Supplied passage section start

Submitted by 0x00groot t3_y7u6gg in MachineLearning

Text-Based Real Image Editing

Code: https://github.com/ShivamShrirao/diffusers/tree/main/examples/imagic

Colab: https://colab.research.google.com/github/ShivamShrirao/diffusers/blob/main/examples/imagic/Imagic_Stable_Diffusion.ipynb

Still need to play around and tune the parameters a bit, may not work as is on every subject. Hopefully everyone can try it out now.

Input Image

A photo of Barack Obama smiling with a big grin.

131

Comments

You must log in or register to comment.

Roarexe t1_isx0dpe wrote

Awesome, thanks for sharing!

3

ThatInternetGuy t1_isxfzu2 wrote

This Shivam Shrirao guy is super fast! Took him two days to make Dreambooth scripts and now just one day to make Imagic scripts.

15

deep-yearning t1_isxlgw1 wrote

paging Automatic1111

pls implement in webui

−1

thelastpizzaslice t1_isxw4bb wrote

What is the value of having a ckpt output? Is it like dreambooth?

1

thelastpizzaslice t1_isxxsok wrote

So, to use this, I run the colab, take the ckpt and also a pt that exists somewhere presumably, drop them into AUTOMATIC1111, and then I can pose a specific photo like it's a doll/restyle it at will in AUTOMATIC1111? Am I correct in this description?

2

danquandt t1_isy30dt wrote

How different is this in practice from running img2img on regular SD? The examples shown in the paper look very similar to what you would get from img2img, as far as I can tell.

(Ps: great work on your repos! I still can't run Dreambooth on my 3080 10gb but have played around with it in Collab and it's fantastic.)

2

thelastpizzaslice t1_isy86ca wrote

I decided to copy paste the model into automatic1111 anyway. I made one based on a photo of Atul from spiritfarer with a loose description of him as "uncle frog spirit person" and it's actually the single best cartoon generator I've ever worked with. I've spent dozens of hours trying to make these things and this paper beat all of them on accident. What a time to be alive!

The author of this paper is apparently a genius who has built something better than TI or Dreambooth, and is massively understating his accomplishment.

Here's the three photos #1 is standard, #2 is dreambooth, #3 is imagic

This is Atul

5

thelastpizzaslice t1_it4lynp wrote

Does this use model v1.5 or is it still running on v1.4?

1

HuWasHere t1_itafuvj wrote

img2img even at a high init image setting doesn't necessarily respect the init image, this is far more precise. It's limited (to my knowledge) because it uses one input image, but the results are pretty incredible.

2

readyourSICP t1_itga0um wrote

Does this give the exact same output as 24gb VRAM?

1

Supplied passage section end
Exercise data section start

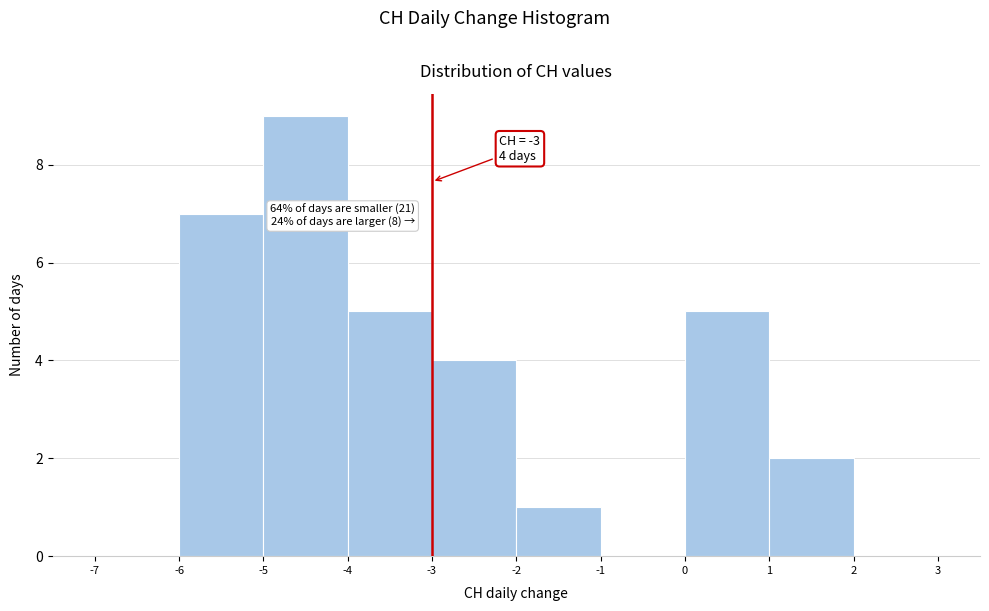

Which range on the x-axis has the tallest bar?

-5 to -4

Exercise data section end

Copy the Imagic forum thread from "How different is" up to and including "I can tell.", switching "img2img" to "image-to-image".

### Answer to this task
How different is this in practice from running image-to-image on regular SD? The examples shown in the paper look very similar to what you would get from image-to-image, as far as I can tell.